◆ Page-level text extractions
↓
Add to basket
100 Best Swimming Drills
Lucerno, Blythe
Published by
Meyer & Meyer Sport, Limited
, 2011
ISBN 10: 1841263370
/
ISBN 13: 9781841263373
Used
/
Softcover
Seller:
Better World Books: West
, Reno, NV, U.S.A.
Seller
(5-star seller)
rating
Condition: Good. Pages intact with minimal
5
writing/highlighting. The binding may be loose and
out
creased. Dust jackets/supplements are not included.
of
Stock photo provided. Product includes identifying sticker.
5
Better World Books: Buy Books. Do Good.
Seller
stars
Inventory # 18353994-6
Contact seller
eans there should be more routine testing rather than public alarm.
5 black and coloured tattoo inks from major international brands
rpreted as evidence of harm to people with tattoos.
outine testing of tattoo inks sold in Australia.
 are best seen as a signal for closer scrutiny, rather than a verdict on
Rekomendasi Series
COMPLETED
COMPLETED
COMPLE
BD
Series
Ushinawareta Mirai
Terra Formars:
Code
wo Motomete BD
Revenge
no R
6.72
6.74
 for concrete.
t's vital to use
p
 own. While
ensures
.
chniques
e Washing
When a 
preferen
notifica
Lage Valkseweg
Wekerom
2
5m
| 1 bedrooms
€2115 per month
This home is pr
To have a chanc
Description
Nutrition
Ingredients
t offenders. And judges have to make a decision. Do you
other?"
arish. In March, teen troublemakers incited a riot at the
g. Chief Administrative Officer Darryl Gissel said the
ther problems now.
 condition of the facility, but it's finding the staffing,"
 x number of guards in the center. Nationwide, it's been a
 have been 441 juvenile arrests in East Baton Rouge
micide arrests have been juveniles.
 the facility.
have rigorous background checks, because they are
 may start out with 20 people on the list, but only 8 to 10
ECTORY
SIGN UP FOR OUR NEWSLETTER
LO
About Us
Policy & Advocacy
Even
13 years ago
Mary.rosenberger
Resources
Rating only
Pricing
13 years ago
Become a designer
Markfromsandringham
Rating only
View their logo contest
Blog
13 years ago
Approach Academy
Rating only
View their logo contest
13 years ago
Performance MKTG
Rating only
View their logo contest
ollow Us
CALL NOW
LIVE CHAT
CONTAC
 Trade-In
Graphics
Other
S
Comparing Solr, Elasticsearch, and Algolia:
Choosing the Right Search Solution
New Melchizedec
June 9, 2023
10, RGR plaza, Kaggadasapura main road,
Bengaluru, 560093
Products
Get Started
↑
◆ Assigned task
Recast every line of the listing above as a JSON list of strings, with one string per line and blank lines omitted.

◆ Written answer
[
  "Add to basket",
  "100 Best Swimming Drills",
  "Lucerno, Blythe",
  "Published by",
  "Meyer & Meyer Sport, Limited",
  ", 2011",
  "ISBN 10: 1841263370",
  "/",
  "ISBN 13: 9781841263373",
  "Used",
  "/",
  "Softcover",
  "Seller:",
  "Better World Books: West",
  ", Reno, NV, U.S.A.",
  "Seller",
  "(5-star seller)",
  "rating",
  "Condition: Good. Pages intact with minimal",
  "5",
  "writing/highlighting. The binding may be loose and",
  "out",
  "creased. Dust jackets/supplements are not included.",
  "of",
  "Stock photo provided. Product includes identifying sticker.",
  "5",
  "Better World Books: Buy Books. Do Good.",
  "Seller",
  "stars",
  "Inventory # 18353994-6",
  "Contact seller",
  "eans there should be more routine testing rather than public alarm.",
  "5 black and coloured tattoo inks from major international brands",
  "rpreted as evidence of harm to people with tattoos.",
  "outine testing of tattoo inks sold in Australia.",
  " are best seen as a signal for closer scrutiny, rather than a verdict on",
  "Rekomendasi Series",
  "COMPLETED",
  "COMPLETED",
  "COMPLE",
  "BD",
  "Series",
  "Ushinawareta Mirai",
  "Terra Formars:",
  "Code",
  "wo Motomete BD",
  "Revenge",
  "no R",
  "6.72",
  "6.74",
  " for concrete.",
  "t's vital to use",
  "p",
  " own. While",
  "ensures",
  ".",
  "chniques",
  "e Washing",
  "When a ",
  "preferen",
  "notifica",
  "Lage Valkseweg",
  "Wekerom",
  "2",
  "5m",
  "| 1 bedrooms",
  "€2115 per month",
  "This home is pr",
  "To have a chanc",
  "Description",
  "Nutrition",
  "Ingredients",
  "t offenders. And judges have to make a decision. Do you",
  "other?\"",
  "arish. In March, teen troublemakers incited a riot at the",
  "g. Chief Administrative Officer Darryl Gissel said the",
  "ther problems now.",
  " condition of the facility, but it's finding the staffing,\"",
  " x number of guards in the center. Nationwide, it's been a",
  " have been 441 juvenile arrests in East Baton Rouge",
  "micide arrests have been juveniles.",
  " the facility.",
  "have rigorous background checks, because they are",
  " may start out with 20 people on the list, but only 8 to 10",
  "ECTORY",
  "SIGN UP FOR OUR NEWSLETTER",
  "LO",
  "About Us",
  "Policy & Advocacy",
  "Even",
  "13 years ago",
  "Mary.rosenberger",
  "Resources",
  "Rating only",
  "Pricing",
  "13 years ago",
  "Become a designer",
  "Markfromsandringham",
  "Rating only",
  "View their logo contest",
  "Blog",
  "13 years ago",
  "Approach Academy",
  "Rating only",
  "View their logo contest",
  "13 years ago",
  "Performance MKTG",
  "Rating only",
  "View their logo contest",
  "ollow Us",
  "CALL NOW",
  "LIVE CHAT",
  "CONTAC",
  " Trade-In",
  "Graphics",
  "Other",
  "S",
  "Comparing Solr, Elasticsearch, and Algolia:",
  "Choosing the Right Search Solution",
  "New Melchizedec",
  "June 9, 2023",
  "10, RGR plaza, Kaggadasapura main road,",
  "Bengaluru, 560093",
  "Products",
  "Get Started"
]